Test screenings are one of those aspects of film development that many directors dislike. After all, the thought of showing a small audience an early cut of your incomplete movie and then getting feedback on it that can potentially ruin the overall vision you had for the film, is not an easy step to take. For many studios, though it remains a vital part of their development process to ensure that the vast amounts of money they have spent on the film haven’t gone completely down the drain and that three is some level of satisfaction from these audiences.
Not all movies get a test screening. For some, it’s because the director is just so trusted that they never feel it’s necessary. For others, like with the Star Wars franchise, it’s just because the potential for spoilers leaking is so great that studios don’t feel it is worth the risk. While many directors might feel relieved at not needing that screening process, it turns out that Rian Johnson missed it when filling his divisive The Last Jedi because he felt that with the franchise being so passionately followed, it might have helped to gauge some reaction of his ideas early, as he recently shared in a behind the scenes interview on the DVD (as revealed by Screen Rant) from his current mystery-movie success Knives Out, where test screenings helped him refine the movie better:
It was like a party in the theatre, it was really fun. It was like the first time I was like ‘Oh wow, this actually plays. This is good.’ Which is really nice and that’s something on Star Wars, you can’t test Star Wars movies for a lot of different reasons. I’ve always hated test screening, and when we were making Star Wars, at a certain point in the process you’re like ‘God, I would give my left arm to put this in front of 300 people in Burbank and just see how it plays.’
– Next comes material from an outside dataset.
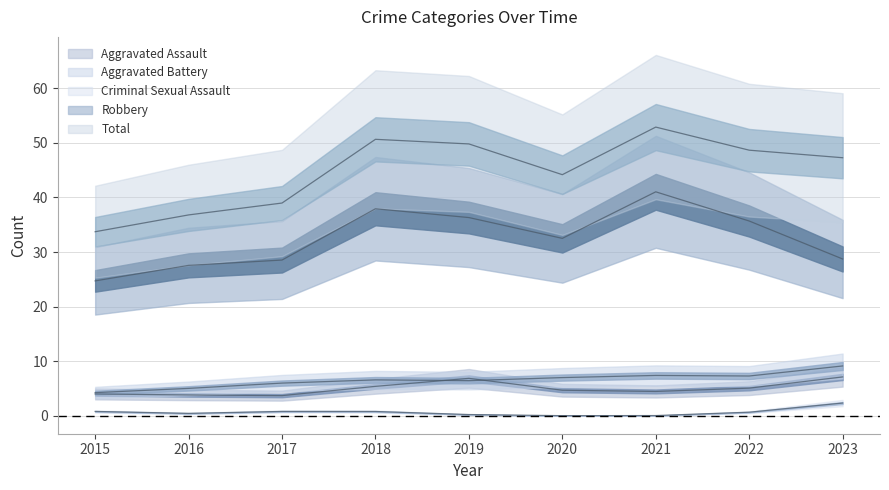

Between 2015 and 2018, which is larger?

2018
As controversial as it may be for directors, I’m of the view that a little testing can always help make something better because it’s always important to see how people react and see things in your project differently to how you might have it in your head. Would it have changed the direction of The Last Jedi? I doubt it as the film was actually quite a crowd-pleaser, though you suspect if the screening was filled with many really passionate Star Wars film, the theatre it was screening in may have been burnt down in protest.